Note that vacuum and autovacuum improve with every version. 8.4 for example eliminates the free_space_map parameter, making it automatically (and better) managed by the server. If you're on an old version, upgrade. Unfortunately Pg isn't yet clever enough to fully automatically manage the autovacuum parameters, so you may still need to tweak autovacuum params on particularly UPDATE-heavy tables and/or tell autovacuum to run more frequently in general.

MVCC implementation

Posted Jan 3, 2010 20:21 UTC (Sun) by butlerm (subscriber, #13312) [Link] (1 responses)
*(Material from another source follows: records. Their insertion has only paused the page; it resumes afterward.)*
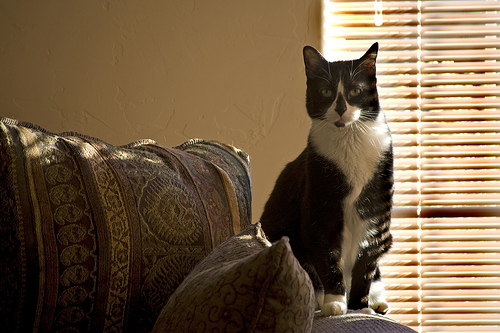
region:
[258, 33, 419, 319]
black and white cat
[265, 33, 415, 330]
cat sitting on the arm of the couch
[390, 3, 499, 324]
miniblinds covering a window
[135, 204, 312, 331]
throw pillow on the couch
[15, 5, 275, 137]
white plaster wall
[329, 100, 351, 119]
black nose of a cat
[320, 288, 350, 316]
white front paw of a cat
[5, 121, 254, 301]
multi colored couch fabric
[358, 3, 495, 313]
sunlight coming through closed blinds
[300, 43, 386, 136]
cat's head with black and white coloring on his fur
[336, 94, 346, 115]
black spot above the cat's black nose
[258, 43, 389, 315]
black and white cat on the couch's arm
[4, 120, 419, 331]
a couch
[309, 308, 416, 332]
arm of the couch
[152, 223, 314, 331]
pillow on the couch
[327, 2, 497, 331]
mini-blinds covering a window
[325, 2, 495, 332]
the window behind the cat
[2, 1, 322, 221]
the beige plaster wall to the left of the window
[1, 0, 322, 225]
the wall behind the couch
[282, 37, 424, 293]
cat is on arm of sofa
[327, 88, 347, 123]
cat has black patch on nose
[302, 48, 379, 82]
cat has black ears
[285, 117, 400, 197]
cat has white neck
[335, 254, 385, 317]
cat has black paws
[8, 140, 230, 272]
orange and burgundy pillow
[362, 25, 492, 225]
light brown shades on window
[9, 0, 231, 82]
tan wall near window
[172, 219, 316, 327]
pillow on sofa near cat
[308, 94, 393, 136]
cat has white whiskers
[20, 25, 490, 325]
The cat is in somebody's house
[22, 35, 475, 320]
The cat is in its master's home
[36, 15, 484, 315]
The cat is sitting on a couch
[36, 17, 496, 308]
The cat is waiting to be fed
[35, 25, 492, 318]
The cat just woke up from a nap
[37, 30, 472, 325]
The cat is awake in the daytime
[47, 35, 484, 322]
The cat has been hunting for mice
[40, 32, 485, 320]
The cat is waiting for its master's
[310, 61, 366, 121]
The face of a cat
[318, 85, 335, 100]
The eye of a cat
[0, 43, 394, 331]
The cat is sitting on a chair.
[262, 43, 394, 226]
The cat is black and white.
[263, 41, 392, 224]
The cat is looking at the camera.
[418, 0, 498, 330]
Blinds are on the window.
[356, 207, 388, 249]
Sunlight is on the cat.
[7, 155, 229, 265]
The chair is patterned.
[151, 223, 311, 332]
A pillow is on the chair.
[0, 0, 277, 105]
The wall is beige.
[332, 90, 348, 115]
The cat's nose is black.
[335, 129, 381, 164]
The cat's chest is white.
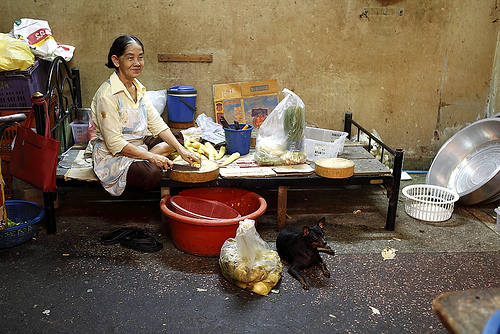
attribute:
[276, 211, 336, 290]
dog — little, black, brown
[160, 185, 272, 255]
basins — red, plastic, large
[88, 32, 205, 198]
woman — asian, smiling, darker, happy, sitting, preparing food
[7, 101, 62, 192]
purse — red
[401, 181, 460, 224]
basket — empty, white, slotted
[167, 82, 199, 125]
water jug — blue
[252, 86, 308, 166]
bag — plastic, tall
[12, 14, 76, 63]
bag — empty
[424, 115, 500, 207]
bowl — large, metal, round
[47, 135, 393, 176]
table — wooden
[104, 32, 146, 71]
hair — black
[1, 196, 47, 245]
container — round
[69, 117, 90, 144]
crate — plastic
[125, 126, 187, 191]
pants — brown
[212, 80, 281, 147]
oatmeal box — empty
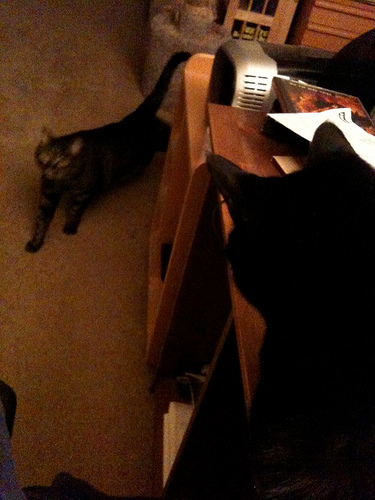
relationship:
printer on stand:
[209, 37, 340, 106] [144, 50, 226, 363]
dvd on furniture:
[274, 70, 375, 136] [143, 105, 267, 494]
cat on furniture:
[187, 136, 374, 499] [143, 105, 267, 494]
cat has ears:
[187, 136, 374, 499] [200, 153, 268, 213]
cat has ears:
[187, 136, 374, 499] [303, 120, 357, 160]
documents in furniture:
[156, 397, 189, 484] [143, 105, 267, 494]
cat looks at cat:
[187, 136, 374, 499] [23, 53, 202, 251]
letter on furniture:
[267, 106, 369, 165] [143, 105, 267, 494]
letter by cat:
[267, 106, 369, 165] [187, 136, 374, 499]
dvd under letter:
[274, 70, 375, 136] [267, 106, 369, 165]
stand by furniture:
[144, 50, 226, 363] [143, 105, 267, 494]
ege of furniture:
[205, 101, 260, 139] [143, 105, 267, 494]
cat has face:
[23, 53, 202, 251] [31, 129, 83, 180]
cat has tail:
[23, 53, 202, 251] [136, 48, 191, 116]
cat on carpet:
[23, 53, 202, 251] [8, 49, 169, 494]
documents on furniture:
[156, 397, 189, 484] [143, 105, 267, 494]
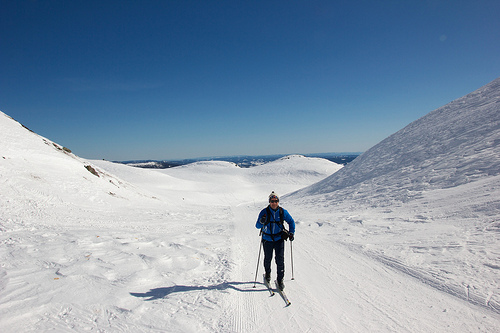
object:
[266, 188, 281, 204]
cap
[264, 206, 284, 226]
chest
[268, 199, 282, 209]
face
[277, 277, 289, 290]
foot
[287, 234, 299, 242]
hand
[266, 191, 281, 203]
head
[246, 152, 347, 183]
hill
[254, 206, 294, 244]
jacket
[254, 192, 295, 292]
man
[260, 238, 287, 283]
pants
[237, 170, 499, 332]
pathway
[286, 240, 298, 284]
pole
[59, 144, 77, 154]
rocks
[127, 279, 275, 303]
shadow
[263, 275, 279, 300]
ski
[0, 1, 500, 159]
sky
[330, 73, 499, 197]
slope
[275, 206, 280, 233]
strap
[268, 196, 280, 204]
sunglasses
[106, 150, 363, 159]
water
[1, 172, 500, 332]
snow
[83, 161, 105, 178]
rock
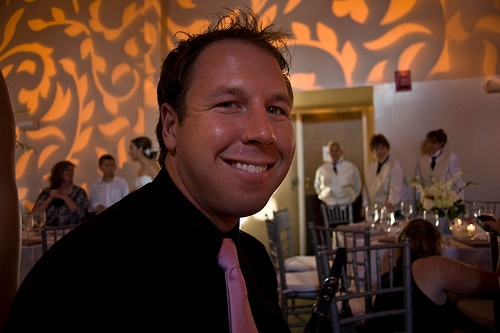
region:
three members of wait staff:
[314, 120, 466, 215]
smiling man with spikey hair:
[154, 9, 296, 226]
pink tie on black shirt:
[194, 229, 269, 331]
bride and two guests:
[37, 129, 164, 214]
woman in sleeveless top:
[377, 209, 490, 327]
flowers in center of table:
[407, 172, 472, 216]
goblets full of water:
[356, 199, 416, 234]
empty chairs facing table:
[264, 207, 334, 294]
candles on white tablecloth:
[446, 207, 487, 255]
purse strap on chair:
[297, 242, 358, 326]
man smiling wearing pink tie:
[149, 8, 260, 330]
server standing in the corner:
[298, 128, 494, 213]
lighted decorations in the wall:
[13, 12, 174, 101]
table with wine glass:
[326, 177, 493, 238]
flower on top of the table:
[407, 155, 488, 253]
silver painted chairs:
[251, 179, 392, 296]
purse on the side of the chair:
[313, 224, 342, 331]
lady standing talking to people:
[29, 124, 90, 235]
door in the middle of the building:
[294, 72, 373, 228]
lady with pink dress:
[114, 112, 155, 194]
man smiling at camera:
[131, 9, 308, 251]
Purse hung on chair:
[298, 239, 359, 331]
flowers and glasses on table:
[353, 174, 498, 247]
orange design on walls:
[1, 2, 147, 134]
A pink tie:
[208, 235, 265, 332]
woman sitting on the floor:
[367, 214, 494, 331]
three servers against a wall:
[313, 127, 470, 223]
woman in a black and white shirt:
[29, 152, 92, 228]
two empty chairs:
[263, 203, 343, 311]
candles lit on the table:
[446, 209, 497, 250]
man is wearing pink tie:
[182, 195, 262, 326]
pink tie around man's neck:
[211, 231, 266, 331]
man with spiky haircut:
[151, 6, 315, 248]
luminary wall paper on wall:
[4, 1, 154, 140]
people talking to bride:
[30, 131, 170, 218]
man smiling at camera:
[10, 15, 301, 325]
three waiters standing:
[307, 121, 471, 221]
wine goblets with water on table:
[362, 197, 434, 234]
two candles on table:
[450, 212, 481, 237]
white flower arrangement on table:
[402, 168, 469, 220]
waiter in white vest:
[307, 132, 369, 221]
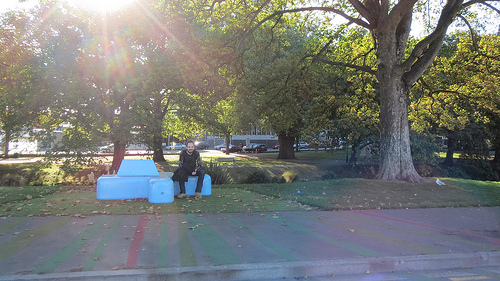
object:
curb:
[9, 249, 499, 279]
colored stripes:
[89, 216, 236, 266]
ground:
[2, 182, 500, 277]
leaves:
[347, 227, 356, 233]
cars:
[291, 141, 311, 149]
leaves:
[71, 199, 81, 203]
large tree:
[210, 0, 499, 184]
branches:
[210, 54, 259, 81]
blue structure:
[95, 155, 215, 202]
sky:
[303, 0, 500, 37]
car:
[243, 143, 269, 154]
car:
[194, 141, 211, 150]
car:
[220, 145, 241, 153]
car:
[98, 142, 116, 153]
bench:
[92, 155, 216, 202]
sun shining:
[66, 0, 217, 85]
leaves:
[483, 120, 486, 124]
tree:
[212, 15, 349, 160]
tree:
[1, 0, 195, 180]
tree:
[118, 0, 246, 167]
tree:
[406, 32, 499, 167]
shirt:
[177, 149, 205, 175]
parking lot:
[130, 139, 260, 157]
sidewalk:
[2, 204, 498, 278]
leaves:
[346, 130, 360, 140]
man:
[172, 140, 205, 200]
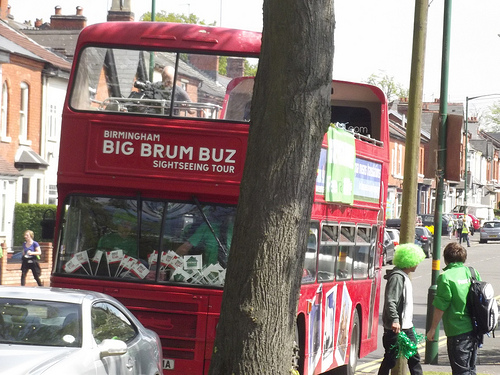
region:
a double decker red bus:
[51, 19, 386, 372]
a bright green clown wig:
[390, 244, 422, 269]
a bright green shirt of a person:
[432, 266, 482, 341]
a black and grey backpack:
[458, 278, 498, 335]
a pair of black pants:
[377, 326, 420, 372]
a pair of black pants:
[445, 327, 481, 373]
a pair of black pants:
[17, 260, 44, 282]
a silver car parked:
[0, 285, 162, 373]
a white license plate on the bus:
[163, 356, 173, 368]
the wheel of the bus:
[345, 301, 361, 371]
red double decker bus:
[65, 10, 432, 359]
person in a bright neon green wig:
[378, 241, 425, 300]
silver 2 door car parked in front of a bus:
[1, 270, 170, 373]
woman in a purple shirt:
[13, 225, 62, 287]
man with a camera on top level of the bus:
[127, 60, 193, 116]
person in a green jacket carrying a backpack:
[424, 235, 499, 349]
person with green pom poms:
[377, 316, 427, 366]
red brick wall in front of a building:
[6, 237, 58, 292]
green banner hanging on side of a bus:
[320, 120, 362, 214]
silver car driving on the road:
[483, 213, 498, 251]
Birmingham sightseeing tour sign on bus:
[66, 110, 253, 181]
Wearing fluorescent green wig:
[378, 222, 431, 305]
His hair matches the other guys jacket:
[375, 233, 497, 368]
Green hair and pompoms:
[367, 234, 434, 374]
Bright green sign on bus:
[326, 125, 383, 232]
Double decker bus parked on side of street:
[48, 40, 449, 372]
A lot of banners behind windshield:
[63, 235, 238, 288]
<em>VACUUM or something like it is pretty much required in any MVCC
design</em>

Not quite. Oracle's MVCC, for example, works something like the following
(I believe InnoDB uses much the same scheme):

1. The latest version of any row is stored in the primary data block, along
with some transaction related meta data.
2. The information necessary to recover prior versions of any row is stored
in separate rollback segments
3. Changes to both are written to the redo log
4. When a query is processed, if the version of the row currently stored in
a data block isn't the one needed, a prior version is recovered by
referring to the appropriate rollback segment.
5. When a transaction commits, or soon thereafter, the rollback data for
that transaction is discarded. No disk I/O required.
6. Alternatively, if a transaction is rolled back, prior versions of
modified rows are recovered from the rollback segment and restored to their
original positions in the primary data blocks.

The main advantage of this scheme is that data blocks generally only get
modified once per transaction, rather than once initially and once some
time later, during the vacuum process. However, redo log overhead is
probably twice as high, and if a transaction is large or long enough, the
rollback entries will physically hit the the disk before they are discarded
as well.

MVCC implementation

Posted Jan 4, 2010 4:12 UTC (Mon) by ringerc (subscriber, #3071) [Link]

Good point.

A redo log does have a large disk I/O cost if you have a high update/delete volume and/or any long-running SERIALIZABLE transactions, but it doesn't require the same sort of work as Pg's in-place storage of superceded rows. On the other hand, it has a HUGE cost to queries - in the form of random disk I/O - if they have to hit the redo log on disk.

I don't know enough to comment on which is "better". I suspect that like most things, it's probably a trade-off where some workloads benefit from one and others from the other.